NEW YORK — Crude oil prices plunged below $15 a barrel for the first time in seven years Tuesday, hit by nervous trading that dealers attributed to intensified pessimism about the outlook for the oversupplied market.
The price for March delivery of West Texas Intermediate, the best known U.S. crude, fell to $14.77 for a 42-gallon barrel on the New York Mercantile Exchange, down $1.24 from the previous session's close.
Prices of other petroleum products also dropped, notably home heating oil for March delivery, down 2.68 cents to 49.88 cents a gallon, and unleaded gasoline, down 3.20 cents to 43.55 cents a gallon.
"It seems a lot of this is a momentum-type thing, panic-type selling," said Peter Beutel, assistant director of Rudolf Wolff Futures Inc., an energy futures trader in New York.
"Panic selling" is a term used to describe a market in which traders, believing prices are only headed lower, sell their oil no matter what the price.

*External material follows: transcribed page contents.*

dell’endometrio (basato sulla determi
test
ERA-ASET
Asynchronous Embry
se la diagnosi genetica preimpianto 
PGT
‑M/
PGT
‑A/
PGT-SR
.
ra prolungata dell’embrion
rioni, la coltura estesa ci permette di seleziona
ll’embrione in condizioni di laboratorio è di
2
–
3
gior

Madison Galbraith, senior energy specialist with Merrill Lynch Energy Futures in New York, said the price slide seemed to gain a life of its own after West Texas Intermediate broke below the $15.50 level earlier in the day. "All the phones started ringing with sell orders, sell orders," he said. "I've never seen it this low since I've been in the marketplace."
Lowest Since 1979
It was the lowest price for West Texas Intermediate since the New York Mercantile Exchange began trading that grade in 1983, and industry analysts said it was the lowest price paid for any oil on the open market since early 1979, before the Iranian revolution disrupted world supplies.

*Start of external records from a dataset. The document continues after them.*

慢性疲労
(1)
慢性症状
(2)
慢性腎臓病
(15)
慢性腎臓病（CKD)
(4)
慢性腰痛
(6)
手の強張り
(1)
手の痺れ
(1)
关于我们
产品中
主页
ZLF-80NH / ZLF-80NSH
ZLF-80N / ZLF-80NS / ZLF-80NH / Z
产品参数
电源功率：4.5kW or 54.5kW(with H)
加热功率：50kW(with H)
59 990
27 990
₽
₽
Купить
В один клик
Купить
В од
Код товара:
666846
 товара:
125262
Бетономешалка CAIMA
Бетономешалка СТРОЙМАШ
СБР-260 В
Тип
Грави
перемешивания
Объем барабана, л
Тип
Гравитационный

Uncertainty about the outlook for oil intensified after Mexico, a non-OPEC producer, cut prices last week to an average of $15 a barrel. Some dealers also said there was anxiety because of no indication that production by other countries will decline.
More signs of a long-term slump came when three U.S. oil companies said Tuesday that they have reduced their posted prices, the contract prices they pay producers, by up to $2 a barrel for various grades of crude.
The reductions by Diamond Shamrock, Conoco Inc. and Marathon Petroleum were the latest cuts that have brought postings down to the $18-$21 range, compared to $27 to$29 a few months ago.
Prices on the open market have dropped by more than 50% since November because of a struggle between the once-mighty Organization of Petroleum Exporting Countries and non-OPEC producers.
Rich OPEC nations, led by Saudi Arabia, have been flooding the market with cheap oil to undercut competitors and get more customers.